Wouldn’t you want to live forever? Don’t we dream that perhaps science can one day extend our lifespan far beyond our expectations? In The Not Yet, science has practically achieved that goal, altering society and creating an upper class of Heirs, who have been Treated and will live forever. In addition to the Heirs, there are the Not-Yet’s, who are waiting to be treated and the rest of society– the Low Naturals.
Malcolm is a Not-Yet and he has been building up a trust fund his whole life to pay for Treatment so he can join the ranks of the Heirs. Is living forever worth what he will give up?
Why is this on our bookshelf?
In this 2012 Philip K. Dick Award nominee, author Moira Crone has imagined a future in which no apocalypse happened, and yet society and future are vastly different because of the way a scientific advancement has affected the world and the very way people live. Oh, and New Orleans is a group of islands because of rising sea levels and various storms. Fun!
Rating (5 stars)
It seems like many science fiction novels that receive a lot of praise can be a bit too heavy-handed with their exploration of deep topics for me.
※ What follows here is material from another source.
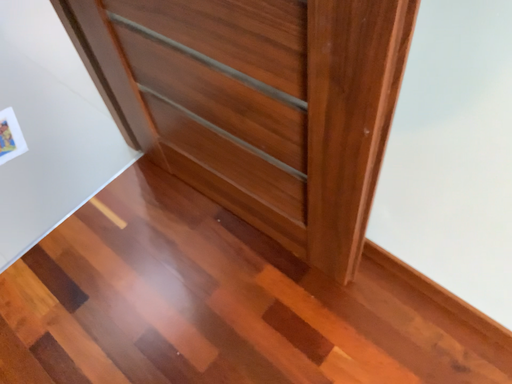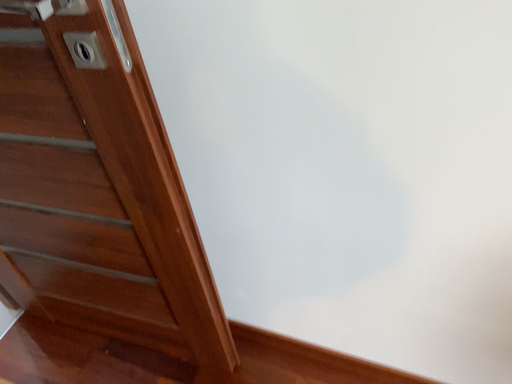
Question: How did the camera likely rotate when shooting the video?

Choices:
 (A) rotated upward
 (B) rotated downward

Answer: (A)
The Not Yet struck the right balance in my opinion because although it explored questions of immortality and the passage of time, it still managed to have an engaging plot and a main character that I could empathize with.
Read this book:
If you’ve ever mused on the repercussions of immortality. Or if you like New Orleans.
Don't Read this book:
If you don’t like discussions about death.
Once you're done, do this:
Plan a trip to New Orleans before they become the New Orleans Islands.